Bioprinting of pre-vascularized constructs for enhanced in vivo neo-vascularization.

Pre-vascularization has been receiving significant attention for developing implantable engineered 3D tissues. While various pre-vascularization techniques have been developed to improve graft vascularization, the effect of pre-vascularized patterns on in vivo neo-vessel formation has not been studied. In this study, we developed a functional pre-vascularized construct that significantly promotes graft vascularization and conducted in vivo evaluations of the micro-vascular patterns (µVP) in various printed designs. µVP formation, composed of high-density capillaries, was induced by the co-printing of endothelial cells (EC) and adipose-derived stem cells (ADSC). We implanted the printed constructs with various µVP designs into a murine femoral arteriovenous bundle model and evaluated graft vascularization via 3D visualization and immune-histological analysis of the neo-vessels. The µVP-distal group (µVP located away from the host vessel) showed approximately 2-fold improved neo-vascularization compared to the µVP-proximal group (µVP located near the host vessel). Additionally, we confirmed that the µVP-distal group can generate the angiogenic factor gradient spatial environment for graft vascularization via computational simulations. Based on these results, the ADSC mono pattern (AMP), which secretes four times higher angiogenic factors than µVP, was added to the µVP + AMP group design.
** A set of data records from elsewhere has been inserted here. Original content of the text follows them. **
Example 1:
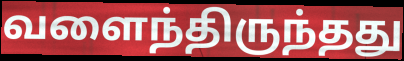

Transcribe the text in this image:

வளைந்திருந்தது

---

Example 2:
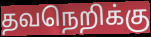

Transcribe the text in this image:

தவநெறிக்கு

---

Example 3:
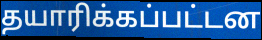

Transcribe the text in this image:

தயாரிக்கப்பட்டன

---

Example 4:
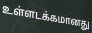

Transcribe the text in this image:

உள்ளடக்கமானது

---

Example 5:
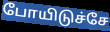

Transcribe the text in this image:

போயிடுச்சே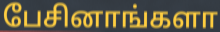
பேசினாங்களாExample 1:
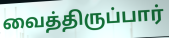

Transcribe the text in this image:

வைத்திருப்பார்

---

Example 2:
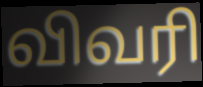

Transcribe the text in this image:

விவரி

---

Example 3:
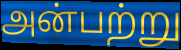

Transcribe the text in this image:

அன்பற்று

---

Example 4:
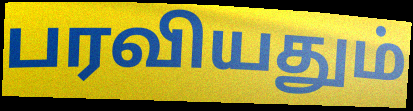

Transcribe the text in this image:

பரவியதும்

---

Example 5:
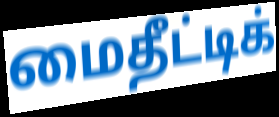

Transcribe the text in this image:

மைதீட்டிக்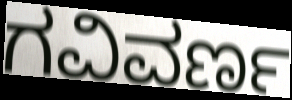
ಗವಿವರ್ಣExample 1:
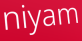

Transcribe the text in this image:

niyam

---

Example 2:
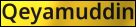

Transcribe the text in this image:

Qeyamuddin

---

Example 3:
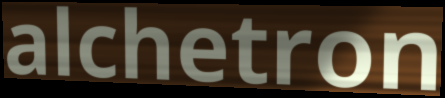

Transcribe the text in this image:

alchetron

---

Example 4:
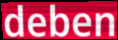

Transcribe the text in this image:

deben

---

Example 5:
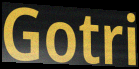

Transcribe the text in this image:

Gotri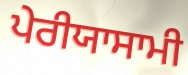
ਪੇਰੀਯਾਸਾਮੀ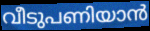
വീടുപണിയാൻ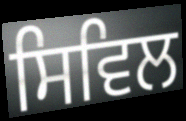
ਸਿਵਿਲ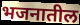
भजनातील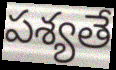
పశ్యతే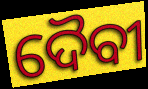
ଦୈବୀ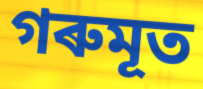
গৰুমূত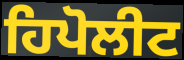
ਹਿਪੋਲੀਟ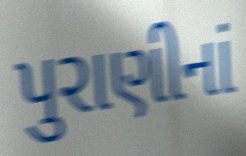
પુરાણીનાંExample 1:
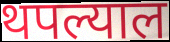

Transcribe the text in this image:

थपल्याल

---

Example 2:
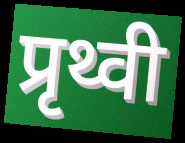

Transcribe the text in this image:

प्रृथ्वी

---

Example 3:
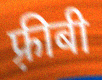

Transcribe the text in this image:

फ़्रीबी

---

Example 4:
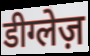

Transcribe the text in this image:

डीग्लेज़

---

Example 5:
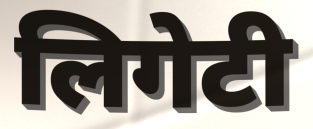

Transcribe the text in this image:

लिगेटी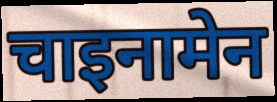
चाइनामेनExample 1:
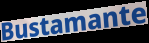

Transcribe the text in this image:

Bustamante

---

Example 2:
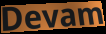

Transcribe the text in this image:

Devam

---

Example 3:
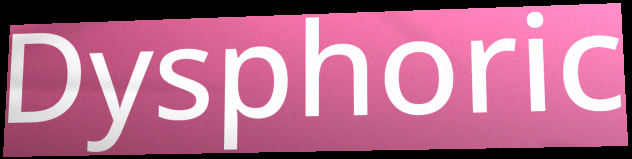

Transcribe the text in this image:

Dysphoric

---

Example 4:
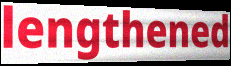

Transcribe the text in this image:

lengthened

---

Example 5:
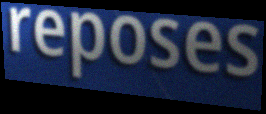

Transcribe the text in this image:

reposesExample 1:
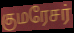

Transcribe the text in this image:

குமரேசர்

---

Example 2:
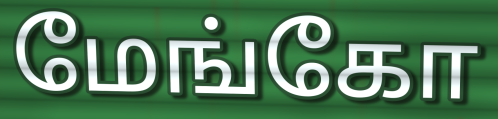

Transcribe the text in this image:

மேங்கோ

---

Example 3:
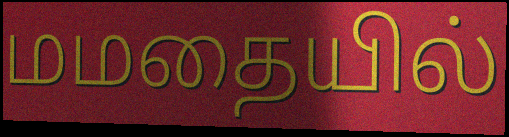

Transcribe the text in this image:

மமதையில்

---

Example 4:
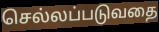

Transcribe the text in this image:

செல்லப்படுவதை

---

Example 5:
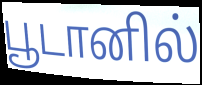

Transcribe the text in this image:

பூடானில்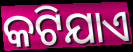
କଟିଯାଏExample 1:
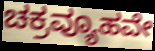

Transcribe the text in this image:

ಚಕ್ರವ್ಯೂಹವೇ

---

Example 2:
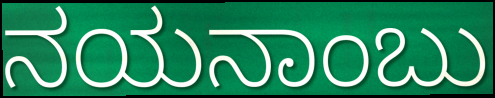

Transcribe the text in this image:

ನಯನಾಂಬು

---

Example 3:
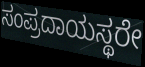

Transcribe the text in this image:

ಸಂಪ್ರದಾಯಸ್ಥರೇ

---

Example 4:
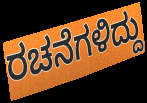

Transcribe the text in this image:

ರಚನೆಗಳಿದ್ದು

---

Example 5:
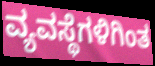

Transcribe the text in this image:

ವ್ಯವಸ್ಥೆಗಳಿಗಿಂತ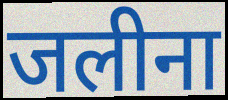
जलीनाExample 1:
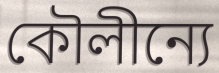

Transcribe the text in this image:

কৌলীন্যে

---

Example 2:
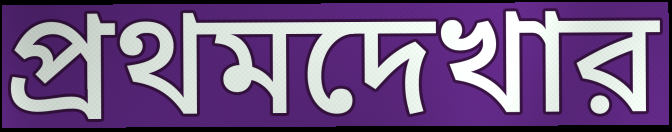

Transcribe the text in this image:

প্রথমদেখার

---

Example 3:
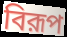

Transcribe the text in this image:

বিরূপ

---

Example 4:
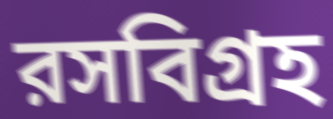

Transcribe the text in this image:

রসবিগ্রহ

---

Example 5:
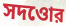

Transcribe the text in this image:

সদওোর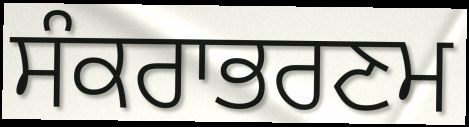
ਸੰਕਰਾਭਰਣਮ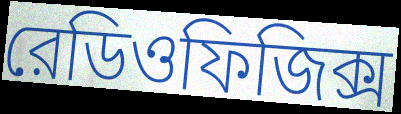
রেডিওফিজিক্স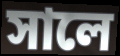
সালে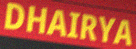
DHAIRYA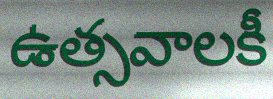
ఉత్సవాలకీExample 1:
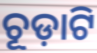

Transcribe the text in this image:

ଚୂଡ଼ାଟି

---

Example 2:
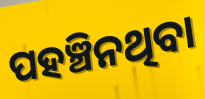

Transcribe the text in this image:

ପହଞ୍ଚିନଥିବା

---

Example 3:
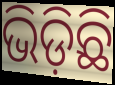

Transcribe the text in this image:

ଭିଡ଼ିଛି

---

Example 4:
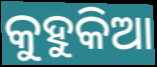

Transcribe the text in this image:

କୁହୁକିଆ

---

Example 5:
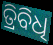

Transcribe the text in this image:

ତ୍ରିବିଧିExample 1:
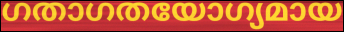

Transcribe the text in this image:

ഗതാഗതയോഗ്യമായ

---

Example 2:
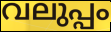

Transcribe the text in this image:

വലുപ്പം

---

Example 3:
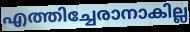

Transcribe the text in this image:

എത്തിച്ചേരാനാകില്ല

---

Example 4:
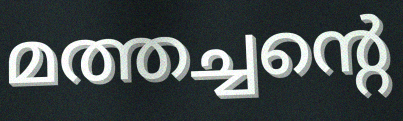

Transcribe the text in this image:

മത്തച്ചന്റെ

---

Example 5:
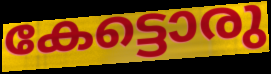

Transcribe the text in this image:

കേട്ടൊരു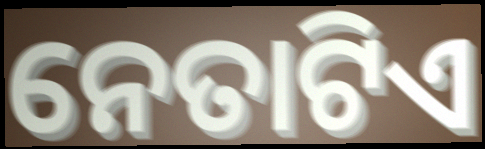
ନେତାଟିଏ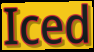
Iced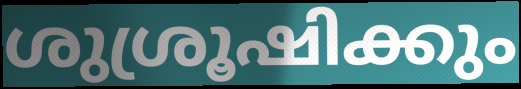
ശുശ്രൂഷിക്കും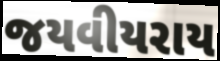
જયવીયરાય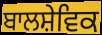
ਬਾਲਸ਼ੇਵਿਕ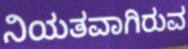
ನಿಯತವಾಗಿರುವ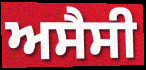
ਅਸੈਸੀ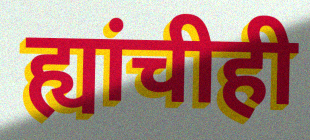
ह्यांचीहीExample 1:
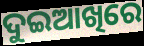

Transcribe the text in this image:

ଦୁଇଆଖିରେ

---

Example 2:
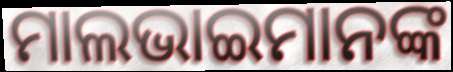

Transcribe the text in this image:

ମାଲଭାଇମାନଙ୍କ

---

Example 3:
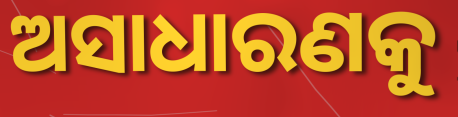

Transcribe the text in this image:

ଅସାଧାରଣକୁ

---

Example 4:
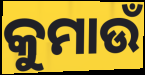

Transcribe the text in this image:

କୁମାଉଁ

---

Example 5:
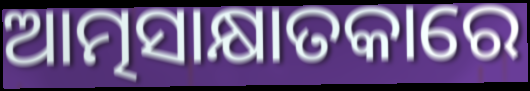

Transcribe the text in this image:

ଆତ୍ମସାକ୍ଷାତକାରେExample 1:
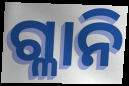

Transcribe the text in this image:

ଗ୍ଳାନି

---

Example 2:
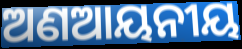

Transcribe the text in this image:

ଅଣଆୟନୀୟ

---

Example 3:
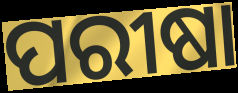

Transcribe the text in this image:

ପରୀଷା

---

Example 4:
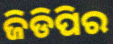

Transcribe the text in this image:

ଜିଡିପିର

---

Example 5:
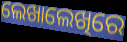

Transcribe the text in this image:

ଲେଖାଲେଖିରେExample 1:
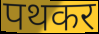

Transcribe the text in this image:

पथकर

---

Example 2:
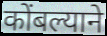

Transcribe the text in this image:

कोंबल्याने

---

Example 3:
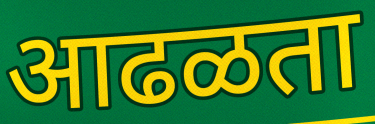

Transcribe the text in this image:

आढळता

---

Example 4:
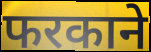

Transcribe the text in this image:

फरकाने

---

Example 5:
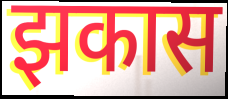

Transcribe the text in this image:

झकास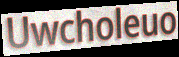
UwcholeuoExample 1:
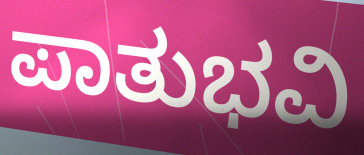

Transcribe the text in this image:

ಪಾತುಭವಿ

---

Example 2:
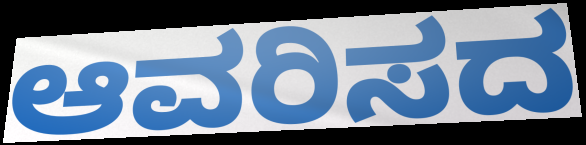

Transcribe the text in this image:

ಆವರಿಸದ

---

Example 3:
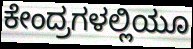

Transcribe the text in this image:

ಕೇಂದ್ರಗಳಲ್ಲಿಯೂ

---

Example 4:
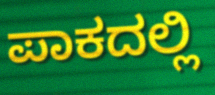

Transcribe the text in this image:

ಪಾಕದಲ್ಲಿ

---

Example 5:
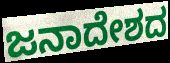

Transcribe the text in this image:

ಜನಾದೇಶದ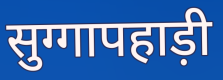
सुग्गापहाड़ी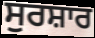
ਸੁਰਸ਼ਾਰ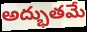
అద్భుతమే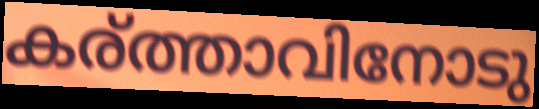
കര്ത്താവിനോടു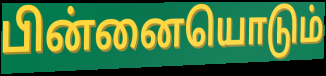
பின்னையொடும்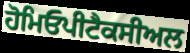
ਹੋਮਿਓਪੀਟੈਕਸੀਅਲ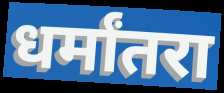
धर्मांतराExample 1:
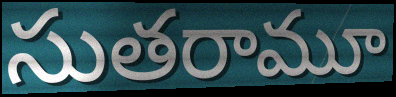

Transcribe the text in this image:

సుతరామూ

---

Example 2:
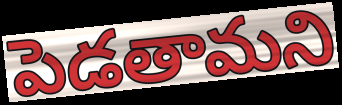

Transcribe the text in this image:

పెడతామని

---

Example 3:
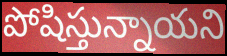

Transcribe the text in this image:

పోషిస్తున్నాయని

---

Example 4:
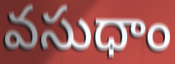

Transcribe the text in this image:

వసుధాం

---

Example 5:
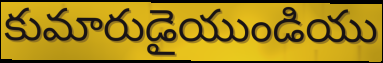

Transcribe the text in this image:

కుమారుడైయుండియు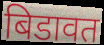
बिडावत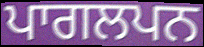
ਪਾਗਲਪਨ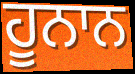
ਹੂਨਾਨ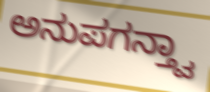
ಅನುಪಗನ್ತ್ವಾ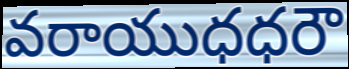
వరాయుధధరౌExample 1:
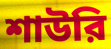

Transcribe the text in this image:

শাউরি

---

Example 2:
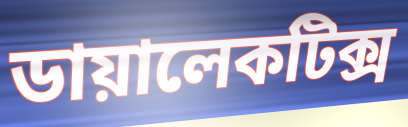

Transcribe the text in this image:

ডায়ালেকটিক্স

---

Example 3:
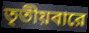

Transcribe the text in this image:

তৃতীয়বারে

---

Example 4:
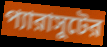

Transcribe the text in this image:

প্যারাসুটের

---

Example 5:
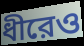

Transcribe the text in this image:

ধীরেওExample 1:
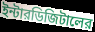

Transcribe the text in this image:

ইন্টারডিজিটালের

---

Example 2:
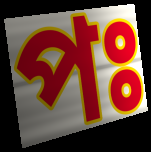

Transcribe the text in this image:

পঃ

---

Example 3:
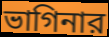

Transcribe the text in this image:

ভাগিনার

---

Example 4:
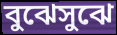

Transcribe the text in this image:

বুঝেসুঝে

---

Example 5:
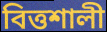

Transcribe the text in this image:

বিত্তশালী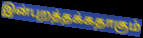
இன்புறத்தக்கதாகும்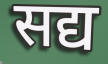
सद्य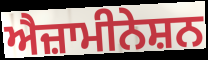
ਐਜ਼ਾਮੀਨੇਸ਼ਨ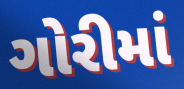
ગોરીમાંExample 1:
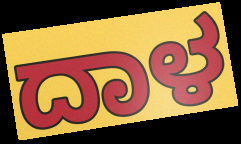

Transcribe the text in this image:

ದಾಳ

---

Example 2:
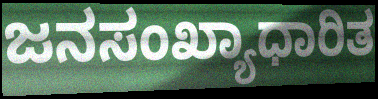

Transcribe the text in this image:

ಜನಸಂಖ್ಯಾಧಾರಿತ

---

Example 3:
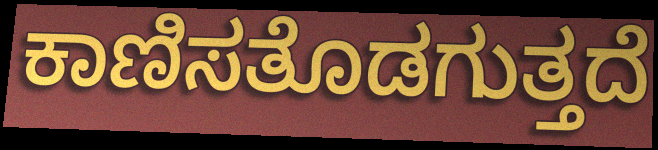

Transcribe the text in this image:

ಕಾಣಿಸತೊಡಗುತ್ತದೆ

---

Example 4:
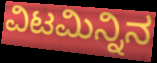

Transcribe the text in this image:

ವಿಟಮಿನ್ನಿನ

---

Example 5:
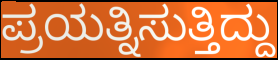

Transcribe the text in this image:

ಪ್ರಯತ್ನಿಸುತ್ತಿದ್ದು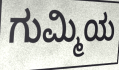
ಗುಮ್ಮಿಯ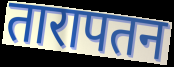
तारापतन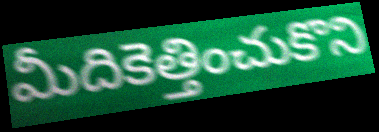
మీదికెత్తించుకొని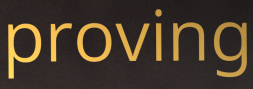
proving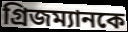
গ্রিজম্যানকে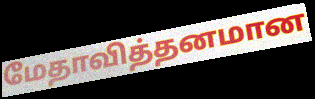
மேதாவித்தனமானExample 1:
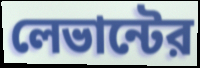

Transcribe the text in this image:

লেভান্টের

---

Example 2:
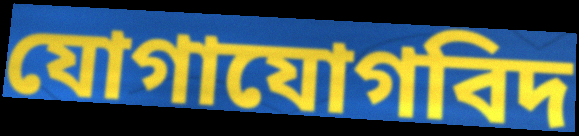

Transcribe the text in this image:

যোগাযোগবিদ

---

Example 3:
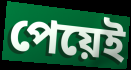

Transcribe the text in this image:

পেয়েই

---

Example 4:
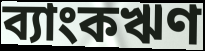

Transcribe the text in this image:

ব্যাংকঋণ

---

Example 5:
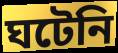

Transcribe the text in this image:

ঘটেনি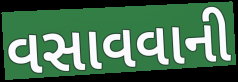
વસાવવાની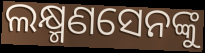
ଲକ୍ଷ୍ମଣସେନଙ୍କୁ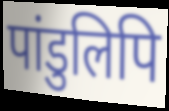
पांडुलिपि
The µVP + AMP group showed approximately 1.5- and 1.9-fold higher total sprouted neo-vessel volume than the µVP only and AMP only groups, respectively. In immunohistochemical staining analysis, the µVP + AMP group showed 2-fold improved density and diameter of the matured neo-vessels. To summarize, these findings demonstrate graft vascularization accelerated due to design optimization of our pre-vascularized constructs. We believe that the developed pre-vascularization printing technique will facilitate new possibilities for the upscaling of implantable engineered tissues/organs.